Mais Le professeur ouvre tout de même trop de portes ou, plutôt, les entrebâille, nous en fait regarder la perspective sans les mettre en perspective ; ainsi l'atmosphère du lycée tout secoué par les remugles post-68 ; ainsi les relations singulières entretenues par Dominici (Alain Delon) et sa femme Monica (Léa Massari) ; ainsi la révélation finale (tout de même largement cousue de fil blanc) de la véritable identité de Dominici, comte du Saint Empire (c'est-à-dire, sans doute descendant de Gibelins, ce qui cadre bien : Monterchi où Dominici emmène Vanina (Sonia Petrovna) voir la fresque de Pierro della Francesca est proche de Sienne, qui fut gibeline alors que Florence était guelfe).Tout cela ne se lie pas très bien avec la passion d'un homme usé (j'ai pensé aussi à l'Alain Leroy du Feu follet) pour une fille magnifique mais pourrie jusqu'à l'os. Et c'est bien dommage parce que ce massacre en direct a quelque chose de fascinant.

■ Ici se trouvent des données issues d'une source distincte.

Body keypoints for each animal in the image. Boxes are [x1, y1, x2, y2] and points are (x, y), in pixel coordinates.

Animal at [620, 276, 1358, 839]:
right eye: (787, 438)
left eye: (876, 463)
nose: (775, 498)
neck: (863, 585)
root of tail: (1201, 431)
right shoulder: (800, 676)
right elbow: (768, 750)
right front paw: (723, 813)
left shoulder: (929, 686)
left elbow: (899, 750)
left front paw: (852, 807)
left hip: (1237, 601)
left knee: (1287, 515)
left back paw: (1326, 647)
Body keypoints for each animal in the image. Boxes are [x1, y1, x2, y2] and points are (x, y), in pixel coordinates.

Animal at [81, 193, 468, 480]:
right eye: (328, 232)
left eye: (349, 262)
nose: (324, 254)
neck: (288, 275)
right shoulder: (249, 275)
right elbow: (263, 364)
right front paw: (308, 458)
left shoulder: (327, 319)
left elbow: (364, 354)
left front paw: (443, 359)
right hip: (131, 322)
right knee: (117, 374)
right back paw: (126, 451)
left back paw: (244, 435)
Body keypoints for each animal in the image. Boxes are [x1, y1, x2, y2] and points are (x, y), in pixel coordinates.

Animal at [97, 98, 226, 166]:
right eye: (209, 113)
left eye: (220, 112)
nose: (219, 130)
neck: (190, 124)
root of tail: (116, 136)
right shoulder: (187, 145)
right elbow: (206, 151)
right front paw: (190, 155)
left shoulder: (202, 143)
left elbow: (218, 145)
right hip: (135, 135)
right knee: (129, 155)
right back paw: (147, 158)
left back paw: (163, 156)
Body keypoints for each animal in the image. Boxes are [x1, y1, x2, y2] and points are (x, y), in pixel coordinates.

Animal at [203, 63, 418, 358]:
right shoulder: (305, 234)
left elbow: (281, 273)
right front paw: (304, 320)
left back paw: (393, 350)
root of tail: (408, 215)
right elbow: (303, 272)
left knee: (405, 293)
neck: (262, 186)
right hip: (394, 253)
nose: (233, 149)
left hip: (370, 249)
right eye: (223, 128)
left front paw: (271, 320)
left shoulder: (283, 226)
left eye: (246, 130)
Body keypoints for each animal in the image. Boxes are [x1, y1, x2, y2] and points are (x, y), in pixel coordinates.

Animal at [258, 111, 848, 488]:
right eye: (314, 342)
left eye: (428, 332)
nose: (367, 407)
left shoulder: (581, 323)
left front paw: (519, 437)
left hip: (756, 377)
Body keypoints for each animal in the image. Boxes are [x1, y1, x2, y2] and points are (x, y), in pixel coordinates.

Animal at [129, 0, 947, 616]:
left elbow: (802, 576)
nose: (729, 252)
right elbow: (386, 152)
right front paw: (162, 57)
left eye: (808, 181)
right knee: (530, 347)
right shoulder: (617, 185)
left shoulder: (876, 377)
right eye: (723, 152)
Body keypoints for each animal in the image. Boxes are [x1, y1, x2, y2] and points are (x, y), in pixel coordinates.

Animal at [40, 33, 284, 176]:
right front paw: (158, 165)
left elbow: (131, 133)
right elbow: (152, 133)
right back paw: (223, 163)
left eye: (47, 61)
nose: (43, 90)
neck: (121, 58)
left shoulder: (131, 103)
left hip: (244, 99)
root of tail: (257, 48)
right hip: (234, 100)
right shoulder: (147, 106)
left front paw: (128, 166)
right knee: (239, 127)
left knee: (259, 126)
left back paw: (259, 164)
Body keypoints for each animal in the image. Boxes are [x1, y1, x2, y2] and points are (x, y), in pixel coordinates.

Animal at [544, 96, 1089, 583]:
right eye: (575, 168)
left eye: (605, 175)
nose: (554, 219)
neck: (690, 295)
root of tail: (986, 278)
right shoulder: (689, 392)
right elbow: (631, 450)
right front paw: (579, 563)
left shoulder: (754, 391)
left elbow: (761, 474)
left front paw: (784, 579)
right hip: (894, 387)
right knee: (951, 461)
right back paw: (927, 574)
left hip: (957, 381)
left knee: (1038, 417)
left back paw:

Si l'histoire est mal fichue, l'atmosphère de pluie et de brouillard de l'Italie du Nord à la fin de l'hiver est formidablement rendue et si les rapports humains apparaissent totalement artificiels, l'ambiance des soirées me semble au contraire bien véridique…
Paradoxes, donc d'un film qui agace et même souvent ennuie mais qui laisse de durables images en tête, en premier lieu Delon, épuisé, mal rasé, l’œil éteint, qui n'a pas un sourire pendant près de deux heures. Un acteur vraiment magnifique.
Il manque trois films de Zurlini en dvd dont Journal intime. Mais que font les éditeurs ?
La sortie de la version intégrale restaurée du professeur ne serait non plus du luxe !
Encore faut-il que les scènes coupées aient été conservées. Qui sait ? Il me semble que l'oeuvre de Zurlini est mal mise en valeur d'une façon générale.
«Encore faut-il que les scènes coupées aient été conservées.»
C'est seulement en France que le film a été tronçonné, à la demande de son producteur Alain Delon. La version longue circule en Italie. Par contre, je doute que les minutes retranchées existent en français.